出于某种原因,jdbc postgresql 对于下沉批处理数据效果很好,但它不适用于我的新版本的 Spark 3.2.4、Scala 2.12.15 和 hadoop 3.3.4 的流数据。
Jar 文件:
在 Spark 3.1.3 中一切都工作得很好,但我需要升级 Spark
对于批量数据,以下代码按预期工作
conf = SparkConf()\
.setAppName('Testing jdbc postgresql')\
.set("spark.streaming.stopGracefullyOnShutdown", "true")\
.set("spark.jars.packages", "org.apache.spark:spark-avro_2.12:3.2.4")\
.set("spark.jars.packages", "org.apache.spark:spark-sql-kafka-0-10_2.12:3.2.4")\
.set("spark.sql.shuffle.partitions", 2)
spark = SparkSession.builder.config(conf=conf).enableHiveSupport().getOrCreate()
data2 = [("James","","Smith","36636","M",3000),
("Michael","Rose","","40288","M",4000),
("Robert","","Williams","42114","M",4000),
("Maria","Anne","Jones","39192","F",400000000),
("Jen","Mary","Brown","","F",-1)
]
schema = T.StructType([ \
T.StructField("firstname",T.StringType(),True), \
T.StructField("middlename",T.StringType(),True), \
T.StructField("lastname",T.StringType(),True), \
T.StructField("id", T.StringType(), True), \
T.StructField("gender", T.StringType(), True), \
T.StructField("salary", T.IntegerType(), True) \
])
df = spark.createDataFrame(data=data2,schema=schema)

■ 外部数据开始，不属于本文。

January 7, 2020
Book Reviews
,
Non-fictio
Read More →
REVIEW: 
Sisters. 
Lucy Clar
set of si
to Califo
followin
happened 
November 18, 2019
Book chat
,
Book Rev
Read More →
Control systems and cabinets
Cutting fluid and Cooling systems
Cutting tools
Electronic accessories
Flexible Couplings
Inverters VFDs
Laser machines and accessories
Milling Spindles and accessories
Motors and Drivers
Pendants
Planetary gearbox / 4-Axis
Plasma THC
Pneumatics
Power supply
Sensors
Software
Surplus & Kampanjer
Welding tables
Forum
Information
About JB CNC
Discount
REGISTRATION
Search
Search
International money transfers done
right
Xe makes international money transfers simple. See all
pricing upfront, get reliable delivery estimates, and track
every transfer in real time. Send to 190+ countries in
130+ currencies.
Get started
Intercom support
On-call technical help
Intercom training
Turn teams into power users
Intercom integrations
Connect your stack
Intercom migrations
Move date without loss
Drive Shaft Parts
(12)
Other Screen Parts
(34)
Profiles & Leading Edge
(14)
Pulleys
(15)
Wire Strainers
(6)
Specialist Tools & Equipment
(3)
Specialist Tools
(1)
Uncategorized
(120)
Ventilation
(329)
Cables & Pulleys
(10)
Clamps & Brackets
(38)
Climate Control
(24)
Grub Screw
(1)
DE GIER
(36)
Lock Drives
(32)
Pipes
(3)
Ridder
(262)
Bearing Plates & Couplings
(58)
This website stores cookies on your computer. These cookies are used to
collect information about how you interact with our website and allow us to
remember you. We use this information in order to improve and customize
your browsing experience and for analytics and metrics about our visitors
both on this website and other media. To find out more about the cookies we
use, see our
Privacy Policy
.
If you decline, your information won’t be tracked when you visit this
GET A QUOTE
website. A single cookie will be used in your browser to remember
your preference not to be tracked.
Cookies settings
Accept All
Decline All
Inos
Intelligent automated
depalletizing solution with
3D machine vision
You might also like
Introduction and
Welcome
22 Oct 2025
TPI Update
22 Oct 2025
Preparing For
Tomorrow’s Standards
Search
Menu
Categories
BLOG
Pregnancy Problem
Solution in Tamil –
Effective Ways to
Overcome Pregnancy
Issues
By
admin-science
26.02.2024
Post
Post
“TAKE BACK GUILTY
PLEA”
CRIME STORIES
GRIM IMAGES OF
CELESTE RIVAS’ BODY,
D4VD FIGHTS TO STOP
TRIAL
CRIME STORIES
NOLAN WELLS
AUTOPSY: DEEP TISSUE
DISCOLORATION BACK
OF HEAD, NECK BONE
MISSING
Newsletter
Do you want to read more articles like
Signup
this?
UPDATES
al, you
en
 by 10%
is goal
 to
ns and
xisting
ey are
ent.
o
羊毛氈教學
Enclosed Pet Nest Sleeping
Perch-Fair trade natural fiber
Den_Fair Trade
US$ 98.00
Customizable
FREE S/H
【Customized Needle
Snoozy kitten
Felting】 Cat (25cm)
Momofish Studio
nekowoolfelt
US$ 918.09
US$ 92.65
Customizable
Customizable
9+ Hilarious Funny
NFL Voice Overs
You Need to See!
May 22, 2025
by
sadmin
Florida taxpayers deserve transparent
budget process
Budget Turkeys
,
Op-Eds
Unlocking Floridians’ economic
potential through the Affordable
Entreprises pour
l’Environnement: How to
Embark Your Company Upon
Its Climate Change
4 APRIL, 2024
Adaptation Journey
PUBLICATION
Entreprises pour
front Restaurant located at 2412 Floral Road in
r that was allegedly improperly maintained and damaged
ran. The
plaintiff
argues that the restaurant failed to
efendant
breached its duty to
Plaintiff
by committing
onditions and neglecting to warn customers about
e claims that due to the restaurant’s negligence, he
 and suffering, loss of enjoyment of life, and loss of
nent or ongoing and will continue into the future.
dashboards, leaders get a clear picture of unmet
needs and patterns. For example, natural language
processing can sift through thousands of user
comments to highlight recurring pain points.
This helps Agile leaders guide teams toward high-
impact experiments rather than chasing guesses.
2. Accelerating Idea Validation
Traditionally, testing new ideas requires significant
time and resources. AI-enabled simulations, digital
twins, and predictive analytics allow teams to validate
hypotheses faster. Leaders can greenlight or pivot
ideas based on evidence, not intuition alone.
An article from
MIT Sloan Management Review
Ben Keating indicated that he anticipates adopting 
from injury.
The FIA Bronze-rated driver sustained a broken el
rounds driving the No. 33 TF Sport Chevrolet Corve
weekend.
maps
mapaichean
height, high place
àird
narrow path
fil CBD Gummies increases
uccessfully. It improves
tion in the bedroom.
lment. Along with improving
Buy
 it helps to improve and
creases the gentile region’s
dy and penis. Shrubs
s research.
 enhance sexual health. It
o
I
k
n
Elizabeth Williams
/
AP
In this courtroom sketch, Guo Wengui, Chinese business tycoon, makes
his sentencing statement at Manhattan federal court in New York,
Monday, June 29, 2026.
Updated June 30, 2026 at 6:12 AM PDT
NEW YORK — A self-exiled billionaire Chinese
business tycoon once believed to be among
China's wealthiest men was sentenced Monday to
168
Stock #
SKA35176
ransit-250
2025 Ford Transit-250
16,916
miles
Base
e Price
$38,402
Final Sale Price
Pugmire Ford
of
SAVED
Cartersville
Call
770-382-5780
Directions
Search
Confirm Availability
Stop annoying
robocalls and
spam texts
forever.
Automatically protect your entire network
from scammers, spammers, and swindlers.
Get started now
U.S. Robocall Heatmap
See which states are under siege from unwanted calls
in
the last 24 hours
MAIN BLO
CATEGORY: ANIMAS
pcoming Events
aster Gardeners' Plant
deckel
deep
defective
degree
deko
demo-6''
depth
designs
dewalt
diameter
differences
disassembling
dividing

# df.write.jdbc(url=url, table="test", mode=mode, properties=properties)
df.write.format(os.environ['FORMAT']).option("url", os.environ['URL_DB'])\
.option("dbtable",os.environ['DB_TABLE_1MIN_MAP']).option("user",os.environ['USER_DB'])\
.option("password", os.environ['PASSWORD_DB']).mode(os.environ['MODE_DB'])\
.option("driver", "org.postgresql.Driver").save()
使用 .env 文件
FORMAT=jdbc
URL_DB=jdbc:postgresql://localhost:5432/testing
DB_TABLE_1MIN=c1_fraud_1min
DB_TABLE_5MIN=c1_fraud_5min
DB_TABLE_1MIN_MAP=c1_fraud_1min_map
USER_DB=postgres
PASSWORD_DB=1234
MODE_DB=append
CHECKPOINT_LOCATION_C1_1MIN=/user/ivan/chk-point-dir-1min/notify
CHECKPOINT_LOCATION_C1_5MIN=/user/ivan/chk-point-dir-5min/notify
CHECKPOINT_LOCATION_C1_1MIN_MAP=/user/ivan/chk-point-dir-1min-map/notify
但是,对于流数据,以下代码不适用于
format('jdbc')
(请考虑到它适用于format('console')
,这使得所有这个问题变得非常奇怪)(对于spark 3.1.3绝对一切正常)
conf = SparkConf()\
.setAppName('Testing Streaming testing 4')\
.set("spark.streaming.stopGracefullyOnShutdown", "true")\
.set("spark.jars.packages", "org.apache.spark:spark-avro_2.12:3.2.4")\
.set("spark.jars.packages", "org.apache.spark:spark-sql-kafka-0-10_2.12:3.2.4")\
.set("spark.jars", "/home/ivan/spark/jars/postgresql-42.5.0.jar")\
.set("spark.sql.shuffle.partitions", 2)
spark = SparkSession.builder.config(conf=conf).enableHiveSupport().getOrCreate()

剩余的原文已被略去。